• [DATA FOR REVIEW]
*** Begin section ***
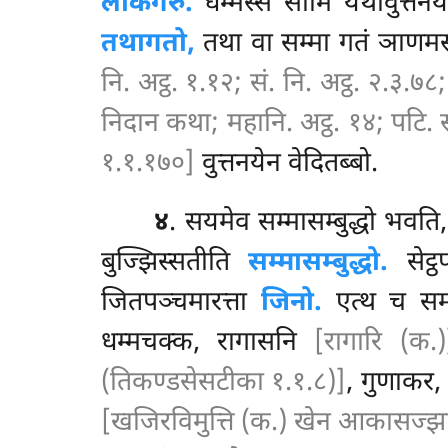
लोकगरु.
धम्मस्स सामि यथावुत्तन
तथागतो,
तथा वा सम्मा गतं ञाणमस
नि. अट्ठ. १.१२; सं. नि. अट्ठ. २.३.७८;
निदान कथा; महानि. अट्ठ. १४; पटि. स.
१.१.१७०]
वुत्तनयेन वेदितब्बो.
४
. सयमेव सम्मासम्बुद्धो भव
बुज्झिस्सतीति
सम्मासम्बुद्धो.
सेट्ठ
जितपञ्चमारत्ता
जिनो.
एत्थ च समन
धम्मचक्क, रागासनि
[रागारि (क.)
(तिकण्डसेसटीका १.१.८)]
, गुणाकर,
[खजिरविमुत्ति (क.) खेन आकासज्झान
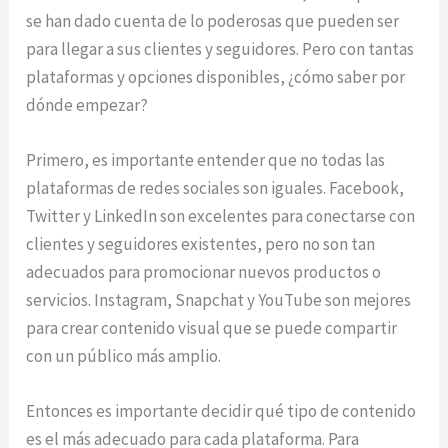
se han dado cuenta de lo poderosas que pueden ser
para llegar a sus clientes y seguidores. Pero con tantas
plataformas y opciones disponibles, ¿cómo saber por
dónde empezar?
Primero, es importante entender que no todas las
plataformas de redes sociales son iguales. Facebook,
Twitter y LinkedIn son excelentes para conectarse con
clientes y seguidores existentes, pero no son tan
adecuados para promocionar nuevos productos o
servicios. Instagram, Snapchat y YouTube son mejores
para crear contenido visual que se puede compartir
con un público más amplio.
Entonces es importante decidir qué tipo de contenido
es el más adecuado para cada plataforma. Para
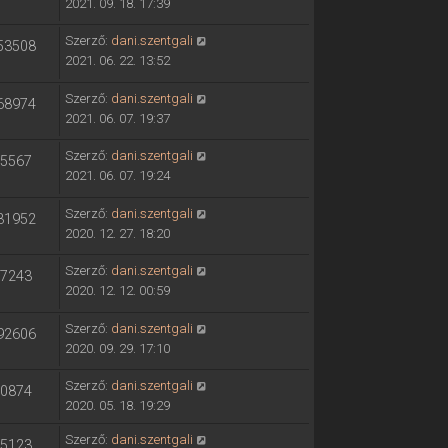
2021. 09. 18. 17:39
Szerző:
dani.szentgali
53508
2021. 06. 22. 13:52
Szerző:
dani.szentgali
68974
2021. 06. 07. 19:37
Szerző:
dani.szentgali
5567
2021. 06. 07. 19:24
Szerző:
dani.szentgali
31952
2020. 12. 27. 18:20
Szerző:
dani.szentgali
7243
2020. 12. 12. 00:59
Szerző:
dani.szentgali
92606
2020. 09. 29. 17:10
Szerző:
dani.szentgali
0874
2020. 05. 18. 19:29
Szerző:
dani.szentgali
5123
*** End section ***
• [EXERCISE BRIEF]
Would you please copy every line in the data that contains the word "para"?

• [EXPECTED OUTPUT]
para llegar a sus clientes y seguidores. Pero con tantas
Twitter y LinkedIn son excelentes para conectarse con
adecuados para promocionar nuevos productos o
para crear contenido visual que se puede compartir
es el más adecuado para cada plataforma. Para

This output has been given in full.